Петербургский сыск. 1874 – 1883 - страница 48



– Муж обижал ее?

– Честно скажу, не знаю и чтобы бил, по крайней мере следов не видела.

– Как часто она к мужу ходила?

– Раз – два в месяц.

– Ценное что—нибудь носила? Кольца там, серьги?

– Не видела, нет, постойте, – женщина поднесла ко рту полу фартука, – кольцо носила с камнем, но не знаю, насколько ценное.

– К Анне кто—нибудь захаживал?

– Нет, хотя постойте, третьего дня заходил к ней мужчина.

– А имя?

– То ли Прокофий, то ли Порфирий, не помню.

– Как он выглядел?

– Да обычный, – женщина пожала плечами. – в рабочей куртке.

– Заводской?

– Железнодорожник, вот здесь, – она показала рукой на место, где на куртках пришиты петлицы, – их знаки.

– Железнодорожник, значит. Ранее заходил когда—нибудь?

– Может и заходил, но я внимания не обращала.

– Что он хотел?

– Не знаю, но вечером Анна засобиралась к мужу.

– Ясно, лицо у него какое, у железнодорожника этого.

– Какое? Круглое, борода козлиная, словно человек хочет выглядеть солиднее, да природа не даёт, картуз надвинут был чуть ли не на глаза. Да, руки тёмные, словно отмыть не может от грязи, въевшаяся такая.

– Угольная?

– Может, и угольная, но приметного больше ничего. Если только сапоги.

– Что сапоги?

– Каблуки разные, один низкий, второй высокий, словно ноги у него, этого железнодорожника, разной длины.

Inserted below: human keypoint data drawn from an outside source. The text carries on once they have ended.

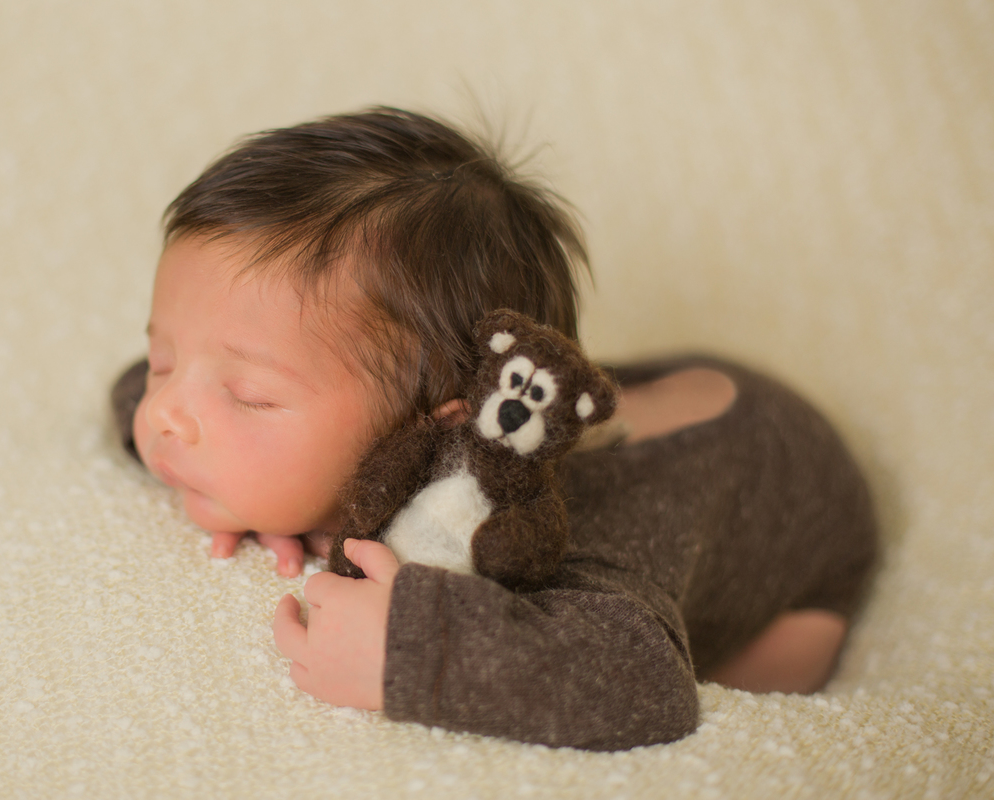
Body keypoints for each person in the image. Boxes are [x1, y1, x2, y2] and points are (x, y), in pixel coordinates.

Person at [110, 107, 877, 750]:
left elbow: (643, 683)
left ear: (440, 424)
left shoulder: (558, 536)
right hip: (662, 376)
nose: (164, 411)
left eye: (248, 396)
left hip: (801, 513)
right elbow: (135, 393)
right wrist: (270, 487)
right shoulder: (240, 389)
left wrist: (416, 648)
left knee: (763, 672)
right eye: (164, 356)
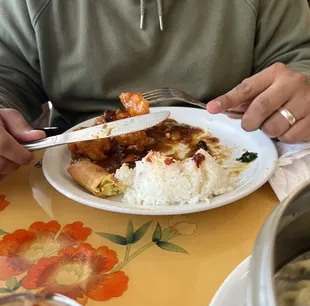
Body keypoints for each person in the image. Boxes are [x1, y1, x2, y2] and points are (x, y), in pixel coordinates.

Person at [0, 0, 310, 179]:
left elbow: (299, 59)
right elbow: (7, 74)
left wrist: (300, 94)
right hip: (69, 176)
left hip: (243, 165)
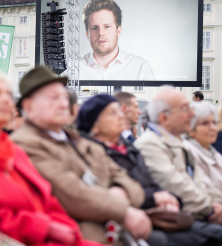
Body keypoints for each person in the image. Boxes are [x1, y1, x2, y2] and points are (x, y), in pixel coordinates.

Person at [11, 66, 166, 245]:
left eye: (64, 97)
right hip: (86, 235)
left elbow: (127, 179)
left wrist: (121, 191)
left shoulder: (78, 141)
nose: (63, 104)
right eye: (54, 98)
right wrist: (124, 210)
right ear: (29, 107)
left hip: (114, 230)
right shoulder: (26, 144)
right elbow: (74, 195)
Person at [0, 71, 104, 246]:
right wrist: (46, 227)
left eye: (9, 94)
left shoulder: (14, 151)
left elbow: (48, 201)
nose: (6, 100)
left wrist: (67, 232)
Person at [76, 94, 222, 246]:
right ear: (95, 125)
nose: (121, 116)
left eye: (120, 111)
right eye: (114, 113)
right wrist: (157, 197)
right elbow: (115, 191)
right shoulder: (93, 151)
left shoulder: (128, 147)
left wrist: (168, 197)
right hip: (134, 219)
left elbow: (153, 182)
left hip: (163, 213)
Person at [134, 86, 222, 223]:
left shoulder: (177, 143)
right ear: (164, 117)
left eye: (214, 123)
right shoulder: (151, 144)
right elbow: (176, 184)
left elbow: (197, 185)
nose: (192, 114)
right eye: (185, 108)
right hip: (185, 218)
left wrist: (215, 204)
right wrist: (210, 208)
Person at [79, 0, 154, 81]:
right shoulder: (73, 68)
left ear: (118, 31)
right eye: (94, 28)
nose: (100, 33)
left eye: (107, 26)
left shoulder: (141, 67)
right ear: (87, 34)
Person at [184, 102, 222, 194]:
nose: (213, 127)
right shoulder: (188, 152)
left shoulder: (212, 152)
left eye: (214, 122)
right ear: (190, 128)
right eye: (205, 123)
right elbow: (206, 190)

– Лет сколько железнодорожнику?

– Не знаю, но может лет тридцать, хотя лицо такое, ну, не знаю, уставшее чтоли.

– Как встретила Анна незнакомца?

– Сперва удивилась.

– Потом?

– Глаза ее забегали, не знаю, от испуга ли, а может по иной причине, не знаю.

Вторая соседка по кроватям ничего нового не добавила, только указала, что на железнодорожнике была чёрная куртка, а вот брюки, заправленные в сапоги, синего цвета, как у городовых, и глаза серые, выцветшие, какие—то безжизненные, лицо худое, изнеможённое, словно болен чем—то не лечимым.


Возвратясь в сыскное, Миша послал телеграмму становому, чтобы тот разузнал у Дорофеева, есть ли среди знакомых Прокопий или Порфирий, и служит ли кто на железной дороге. Сам же доложил об узнанном Путилину.

– Так, так, становится теплее, – начальник сыскной полиции выхаживал по кабинету, – не одна отправилась к мужу, путь—то неблизкий.

– Даже очень, – подхватил мысль Ивана Дмитриевича и, повернув голову в сторону остановившегося Путилина, произнёс, – Дорофеева, когда ходила сама, то непременно пешком, а со знакомым могла проехать на дрожках.

– Вот именно, ты, Миша, проверь, конечно, в стоге иголка, но поспрашивай у извозчиков. Если номерные, то мы непременно его найдём. Слух, как ураган пронесётся и явится голуба наша, а вот если из деревни.

– Иван Дмитрич, из деревни рановато, эти по первому снегу в столицу приезжают на заработки, а ныне погода посмотрите какая? У них у самих делов дома много.

– Возможно, ты прав, Миша, так что ступай, времени всё меньше, а преступник, может быть, далече.


Среди извозчиков в обычае быстро распространялись новости, артели всегда стремились помочь Путилину, который не один раз он вытаскивал их из не совсем приятных историй.


Николай Иванович, становой пристав, ответил на телеграмму после разговора с Дорофеевым. Коллежский асессор Стыров не мог в нескольких словах послания поведать, что Зиновий Лазаревич сперва покраснел лицом, потом без перехода побледнел, схватился за сердце и хриплым заикающимся голосом спросил:

– Порфирий?

В телеграмме было сказано, что Дорофеев ничего не поведал, хотя что—то скрывает.